The Hun Empire was a multi-ethnic confederation of steppe tribes. The original Xiong-nu (Hun) Empire was made up of Turkic, Mongolic, Iranian, Tungusic, and Yeniseian elements. The later Hunnic Empire maintained many of the former elements but also included a large Sarmatian and Germanic population. The Ostrogoths had embraced steppe nomad life even before they were brought into the Hun Empire and the Gepids assimilated so completely with the Huns that some scholars have even referred to them as the Gepid-Huns.
Due to its ethnic diversity, the Hun empire was multi-lingual. The main language of the Hun elite, however, was Oghuric Turkic.
When reading about the Huns, one will often come across the terms “Black Huns” and “White Huns”. It is important to note that this has nothing to do with race but instead refers to their banner affiliation. Each Hunnic nation was associated with one of the four sacred colors of their shamanic beliefs: Black, White, Blue, and Red. The black and blue banners always were seen as dominant to red and white banners.

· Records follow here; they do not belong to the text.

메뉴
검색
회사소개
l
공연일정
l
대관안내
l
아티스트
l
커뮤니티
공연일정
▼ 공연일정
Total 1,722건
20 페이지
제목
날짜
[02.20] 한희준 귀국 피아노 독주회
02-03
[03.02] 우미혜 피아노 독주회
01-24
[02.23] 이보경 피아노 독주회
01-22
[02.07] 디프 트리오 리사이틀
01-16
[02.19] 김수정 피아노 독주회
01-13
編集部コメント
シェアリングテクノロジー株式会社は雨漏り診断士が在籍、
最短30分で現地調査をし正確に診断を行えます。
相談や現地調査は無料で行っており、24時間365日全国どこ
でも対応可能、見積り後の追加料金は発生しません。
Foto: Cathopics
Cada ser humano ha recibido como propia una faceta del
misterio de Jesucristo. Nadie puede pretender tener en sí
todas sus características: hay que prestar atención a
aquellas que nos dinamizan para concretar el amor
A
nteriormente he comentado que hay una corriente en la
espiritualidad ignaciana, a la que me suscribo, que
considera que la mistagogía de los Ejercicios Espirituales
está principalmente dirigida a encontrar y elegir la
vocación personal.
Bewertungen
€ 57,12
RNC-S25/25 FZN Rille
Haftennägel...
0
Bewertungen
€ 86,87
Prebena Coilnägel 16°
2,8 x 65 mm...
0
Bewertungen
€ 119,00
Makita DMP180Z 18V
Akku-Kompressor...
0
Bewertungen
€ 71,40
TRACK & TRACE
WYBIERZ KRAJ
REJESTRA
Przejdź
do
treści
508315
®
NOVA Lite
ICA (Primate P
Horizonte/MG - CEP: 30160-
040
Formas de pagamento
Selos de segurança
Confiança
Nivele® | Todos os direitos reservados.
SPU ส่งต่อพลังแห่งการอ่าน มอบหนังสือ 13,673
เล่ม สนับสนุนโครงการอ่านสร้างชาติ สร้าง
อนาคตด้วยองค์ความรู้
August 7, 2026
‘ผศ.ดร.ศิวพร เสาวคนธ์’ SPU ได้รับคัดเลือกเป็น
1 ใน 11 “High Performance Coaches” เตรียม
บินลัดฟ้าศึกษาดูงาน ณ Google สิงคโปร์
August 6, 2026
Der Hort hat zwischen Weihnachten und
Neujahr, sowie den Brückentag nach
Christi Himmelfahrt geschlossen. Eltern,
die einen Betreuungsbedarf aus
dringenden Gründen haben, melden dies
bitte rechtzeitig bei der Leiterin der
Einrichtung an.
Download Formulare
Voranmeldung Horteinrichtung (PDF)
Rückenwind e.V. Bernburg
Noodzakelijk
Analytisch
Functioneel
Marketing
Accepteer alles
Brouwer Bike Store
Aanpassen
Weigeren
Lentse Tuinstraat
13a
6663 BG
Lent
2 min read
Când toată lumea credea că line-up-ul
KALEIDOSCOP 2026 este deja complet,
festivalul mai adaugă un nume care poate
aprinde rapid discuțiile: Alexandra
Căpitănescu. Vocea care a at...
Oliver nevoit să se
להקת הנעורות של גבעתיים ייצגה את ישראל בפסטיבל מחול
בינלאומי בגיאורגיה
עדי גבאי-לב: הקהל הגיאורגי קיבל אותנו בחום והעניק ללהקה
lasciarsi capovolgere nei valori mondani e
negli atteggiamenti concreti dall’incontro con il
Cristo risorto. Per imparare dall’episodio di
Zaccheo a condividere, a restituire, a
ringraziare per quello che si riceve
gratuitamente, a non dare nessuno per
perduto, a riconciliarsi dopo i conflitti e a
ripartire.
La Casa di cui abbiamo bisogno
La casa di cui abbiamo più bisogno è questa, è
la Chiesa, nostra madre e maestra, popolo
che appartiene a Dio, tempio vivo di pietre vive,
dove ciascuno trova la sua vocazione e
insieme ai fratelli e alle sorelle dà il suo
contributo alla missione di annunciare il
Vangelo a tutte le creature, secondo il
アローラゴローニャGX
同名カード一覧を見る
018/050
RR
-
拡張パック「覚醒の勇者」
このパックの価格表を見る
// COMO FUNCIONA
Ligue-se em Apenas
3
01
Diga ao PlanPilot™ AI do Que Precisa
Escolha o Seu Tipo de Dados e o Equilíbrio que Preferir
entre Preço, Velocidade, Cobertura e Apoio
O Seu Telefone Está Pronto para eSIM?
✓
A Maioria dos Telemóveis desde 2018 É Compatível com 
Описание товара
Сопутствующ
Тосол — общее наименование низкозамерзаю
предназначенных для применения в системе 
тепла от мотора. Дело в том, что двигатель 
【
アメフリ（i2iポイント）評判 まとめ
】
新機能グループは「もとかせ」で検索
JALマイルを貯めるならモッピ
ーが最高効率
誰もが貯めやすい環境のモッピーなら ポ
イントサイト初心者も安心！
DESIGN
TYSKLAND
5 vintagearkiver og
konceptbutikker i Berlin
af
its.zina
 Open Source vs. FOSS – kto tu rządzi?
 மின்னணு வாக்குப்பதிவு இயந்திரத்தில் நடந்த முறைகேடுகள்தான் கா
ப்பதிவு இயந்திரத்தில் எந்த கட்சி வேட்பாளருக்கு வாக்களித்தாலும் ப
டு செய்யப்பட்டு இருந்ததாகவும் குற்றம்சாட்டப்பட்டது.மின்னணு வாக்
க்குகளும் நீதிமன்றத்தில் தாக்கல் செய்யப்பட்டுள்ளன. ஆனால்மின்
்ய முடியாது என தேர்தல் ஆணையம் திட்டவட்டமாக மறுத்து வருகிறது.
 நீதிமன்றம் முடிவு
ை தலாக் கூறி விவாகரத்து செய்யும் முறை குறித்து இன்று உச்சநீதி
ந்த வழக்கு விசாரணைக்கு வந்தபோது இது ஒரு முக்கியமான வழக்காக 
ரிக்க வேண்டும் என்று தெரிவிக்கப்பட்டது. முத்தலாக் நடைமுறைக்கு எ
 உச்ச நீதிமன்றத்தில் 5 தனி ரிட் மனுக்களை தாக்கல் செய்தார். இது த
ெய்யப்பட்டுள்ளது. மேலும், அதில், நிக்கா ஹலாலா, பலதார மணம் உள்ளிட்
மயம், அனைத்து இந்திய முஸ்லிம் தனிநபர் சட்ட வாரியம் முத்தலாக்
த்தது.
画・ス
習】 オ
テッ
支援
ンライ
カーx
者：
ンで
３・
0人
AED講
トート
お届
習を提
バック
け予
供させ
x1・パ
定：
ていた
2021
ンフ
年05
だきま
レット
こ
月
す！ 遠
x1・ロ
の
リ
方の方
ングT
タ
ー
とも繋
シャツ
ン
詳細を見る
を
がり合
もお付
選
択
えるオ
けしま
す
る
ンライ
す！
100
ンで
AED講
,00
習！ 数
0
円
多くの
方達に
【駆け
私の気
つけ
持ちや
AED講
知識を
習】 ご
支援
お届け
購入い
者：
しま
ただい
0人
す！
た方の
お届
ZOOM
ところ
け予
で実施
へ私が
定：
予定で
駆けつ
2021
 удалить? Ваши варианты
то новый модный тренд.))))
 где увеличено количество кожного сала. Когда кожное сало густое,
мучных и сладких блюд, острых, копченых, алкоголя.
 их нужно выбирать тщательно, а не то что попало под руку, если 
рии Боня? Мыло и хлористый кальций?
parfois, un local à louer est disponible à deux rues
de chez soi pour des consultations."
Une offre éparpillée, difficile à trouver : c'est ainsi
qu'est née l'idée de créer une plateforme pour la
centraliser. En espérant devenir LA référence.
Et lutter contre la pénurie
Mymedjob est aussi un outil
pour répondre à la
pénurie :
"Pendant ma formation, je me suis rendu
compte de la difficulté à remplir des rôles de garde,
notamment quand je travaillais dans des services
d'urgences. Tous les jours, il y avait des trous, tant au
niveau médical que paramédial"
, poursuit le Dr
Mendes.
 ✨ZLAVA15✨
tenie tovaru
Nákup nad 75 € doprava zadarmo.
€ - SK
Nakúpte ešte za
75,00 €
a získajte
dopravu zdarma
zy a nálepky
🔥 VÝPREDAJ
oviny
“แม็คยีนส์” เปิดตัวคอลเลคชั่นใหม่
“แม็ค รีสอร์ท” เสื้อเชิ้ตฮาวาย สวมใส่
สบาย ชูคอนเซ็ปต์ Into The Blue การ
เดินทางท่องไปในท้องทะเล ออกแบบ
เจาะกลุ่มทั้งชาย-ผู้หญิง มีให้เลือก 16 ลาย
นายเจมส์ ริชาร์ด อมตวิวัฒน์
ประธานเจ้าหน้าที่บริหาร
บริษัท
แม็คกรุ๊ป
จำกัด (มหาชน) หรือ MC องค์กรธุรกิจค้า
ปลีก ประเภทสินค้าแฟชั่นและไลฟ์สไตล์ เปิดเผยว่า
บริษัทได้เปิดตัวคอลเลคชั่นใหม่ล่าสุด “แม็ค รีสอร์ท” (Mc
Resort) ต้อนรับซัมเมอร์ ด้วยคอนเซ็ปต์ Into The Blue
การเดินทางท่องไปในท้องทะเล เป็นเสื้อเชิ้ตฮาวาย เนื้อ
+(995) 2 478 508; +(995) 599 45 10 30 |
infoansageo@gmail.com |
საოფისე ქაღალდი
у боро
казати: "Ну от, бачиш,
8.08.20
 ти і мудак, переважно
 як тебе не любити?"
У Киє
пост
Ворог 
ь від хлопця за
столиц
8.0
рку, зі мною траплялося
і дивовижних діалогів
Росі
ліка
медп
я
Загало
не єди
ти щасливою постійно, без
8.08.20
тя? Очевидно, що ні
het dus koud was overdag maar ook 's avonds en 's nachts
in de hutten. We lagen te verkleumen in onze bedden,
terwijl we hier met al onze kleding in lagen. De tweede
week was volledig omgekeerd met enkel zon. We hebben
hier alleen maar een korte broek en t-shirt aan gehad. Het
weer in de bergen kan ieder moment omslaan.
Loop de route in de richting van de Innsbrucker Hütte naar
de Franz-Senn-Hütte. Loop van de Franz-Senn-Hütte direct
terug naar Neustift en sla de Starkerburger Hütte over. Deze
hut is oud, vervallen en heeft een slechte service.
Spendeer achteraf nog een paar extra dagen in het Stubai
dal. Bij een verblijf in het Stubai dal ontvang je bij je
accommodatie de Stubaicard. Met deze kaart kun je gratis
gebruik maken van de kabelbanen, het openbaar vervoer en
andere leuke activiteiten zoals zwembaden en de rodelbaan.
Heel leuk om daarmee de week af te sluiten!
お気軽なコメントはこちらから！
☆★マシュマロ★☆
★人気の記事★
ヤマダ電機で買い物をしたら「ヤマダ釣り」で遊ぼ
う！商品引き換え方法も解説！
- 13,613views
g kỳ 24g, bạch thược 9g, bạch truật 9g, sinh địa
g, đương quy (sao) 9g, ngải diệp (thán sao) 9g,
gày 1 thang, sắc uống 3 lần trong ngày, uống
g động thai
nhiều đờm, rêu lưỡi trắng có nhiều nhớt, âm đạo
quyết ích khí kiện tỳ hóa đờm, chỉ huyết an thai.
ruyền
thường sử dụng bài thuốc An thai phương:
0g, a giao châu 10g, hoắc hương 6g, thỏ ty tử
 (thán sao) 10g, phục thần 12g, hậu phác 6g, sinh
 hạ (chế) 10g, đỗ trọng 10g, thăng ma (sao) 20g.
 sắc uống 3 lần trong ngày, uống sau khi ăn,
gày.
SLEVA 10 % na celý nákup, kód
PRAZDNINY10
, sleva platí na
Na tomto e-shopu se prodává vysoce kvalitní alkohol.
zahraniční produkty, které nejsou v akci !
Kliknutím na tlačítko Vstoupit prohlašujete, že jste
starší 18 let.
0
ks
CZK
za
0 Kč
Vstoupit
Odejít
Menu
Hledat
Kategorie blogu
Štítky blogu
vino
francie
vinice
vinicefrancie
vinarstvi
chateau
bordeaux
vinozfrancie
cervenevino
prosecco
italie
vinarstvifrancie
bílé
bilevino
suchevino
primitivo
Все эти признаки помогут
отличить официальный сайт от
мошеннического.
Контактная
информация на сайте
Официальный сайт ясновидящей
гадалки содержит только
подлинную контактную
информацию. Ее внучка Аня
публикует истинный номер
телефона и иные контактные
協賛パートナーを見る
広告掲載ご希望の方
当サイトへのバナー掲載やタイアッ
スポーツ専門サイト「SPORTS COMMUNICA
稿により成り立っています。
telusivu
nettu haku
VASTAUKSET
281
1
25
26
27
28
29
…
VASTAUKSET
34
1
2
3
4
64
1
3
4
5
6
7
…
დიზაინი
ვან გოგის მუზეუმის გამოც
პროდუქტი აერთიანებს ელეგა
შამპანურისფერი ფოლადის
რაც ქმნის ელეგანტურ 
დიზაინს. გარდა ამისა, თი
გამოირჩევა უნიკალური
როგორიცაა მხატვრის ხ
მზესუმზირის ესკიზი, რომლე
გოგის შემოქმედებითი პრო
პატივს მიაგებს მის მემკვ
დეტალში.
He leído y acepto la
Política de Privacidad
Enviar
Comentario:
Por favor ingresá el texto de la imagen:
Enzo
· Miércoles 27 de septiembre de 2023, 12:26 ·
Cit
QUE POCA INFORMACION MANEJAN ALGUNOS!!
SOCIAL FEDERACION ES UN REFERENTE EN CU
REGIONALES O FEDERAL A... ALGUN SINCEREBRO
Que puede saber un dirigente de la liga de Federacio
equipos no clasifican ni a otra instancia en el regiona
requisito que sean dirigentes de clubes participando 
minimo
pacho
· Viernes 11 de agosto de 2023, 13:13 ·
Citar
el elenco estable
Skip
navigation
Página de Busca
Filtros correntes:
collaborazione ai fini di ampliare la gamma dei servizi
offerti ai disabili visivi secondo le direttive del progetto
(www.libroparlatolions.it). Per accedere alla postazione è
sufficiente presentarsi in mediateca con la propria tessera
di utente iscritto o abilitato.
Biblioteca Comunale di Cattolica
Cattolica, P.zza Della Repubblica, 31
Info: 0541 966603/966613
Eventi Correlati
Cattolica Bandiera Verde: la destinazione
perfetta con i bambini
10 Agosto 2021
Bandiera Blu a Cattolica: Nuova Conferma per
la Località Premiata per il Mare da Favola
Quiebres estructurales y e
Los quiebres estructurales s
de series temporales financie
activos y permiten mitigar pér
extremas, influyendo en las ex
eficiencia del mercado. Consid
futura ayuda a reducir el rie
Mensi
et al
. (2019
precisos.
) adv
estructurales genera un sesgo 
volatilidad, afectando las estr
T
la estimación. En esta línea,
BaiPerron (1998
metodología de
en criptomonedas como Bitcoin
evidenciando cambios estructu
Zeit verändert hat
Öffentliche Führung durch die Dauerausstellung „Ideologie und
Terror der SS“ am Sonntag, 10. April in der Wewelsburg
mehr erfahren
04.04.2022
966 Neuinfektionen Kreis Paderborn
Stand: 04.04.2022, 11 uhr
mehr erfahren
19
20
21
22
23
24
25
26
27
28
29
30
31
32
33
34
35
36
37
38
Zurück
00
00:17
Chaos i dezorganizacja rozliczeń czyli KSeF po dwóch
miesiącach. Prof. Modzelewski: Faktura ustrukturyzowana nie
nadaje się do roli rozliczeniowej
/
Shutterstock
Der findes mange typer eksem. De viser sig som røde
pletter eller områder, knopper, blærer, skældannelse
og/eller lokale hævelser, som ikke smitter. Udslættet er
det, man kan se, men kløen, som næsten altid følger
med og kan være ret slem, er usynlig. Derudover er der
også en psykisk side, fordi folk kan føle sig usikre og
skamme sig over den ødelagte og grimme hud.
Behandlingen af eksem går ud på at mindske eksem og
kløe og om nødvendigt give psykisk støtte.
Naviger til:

The Hun society has been labeled “proto-feudal”. In a traditional feudal society, fiefs of land are passed down but in Hun society, people were passed down. As the Huns conquered more and more nations, members of the royal house were given those people to rule.
The governing system of steppe nomads had always been broken down into Eastern and Western (or Left and Right) “wings”. The Eastern/Left king held power over their Western/Right vassal- king. This was true of the Xiong-Nu and the Rouran and it was also true of the Migration-Era Huns.
Rank and Order
In this structured society, it was important to recognize rank and to follow protocols surrounding it. Everything had to be done according to rank including tent size and where you were allowed to set your camp. Chroniclers of the time noted how seating and eating arrangements always went in order of rank. Breaking the order could result in dire consequences. Once, the outcome of a civil war was affected when a gift had been given out of order of precedence and caused one faction to switch sides out of rebuke.
Women among the Huns enjoyed a great deal of freedom and high status. Women were not secluded from public or prohibited from serving office like some of their counterparts in Europe. Women rode, hunted, and fought in battle just as the men. They held influence in the family. There are records of powerful Hun women leaders who held court and took meetings with foreign diplomats.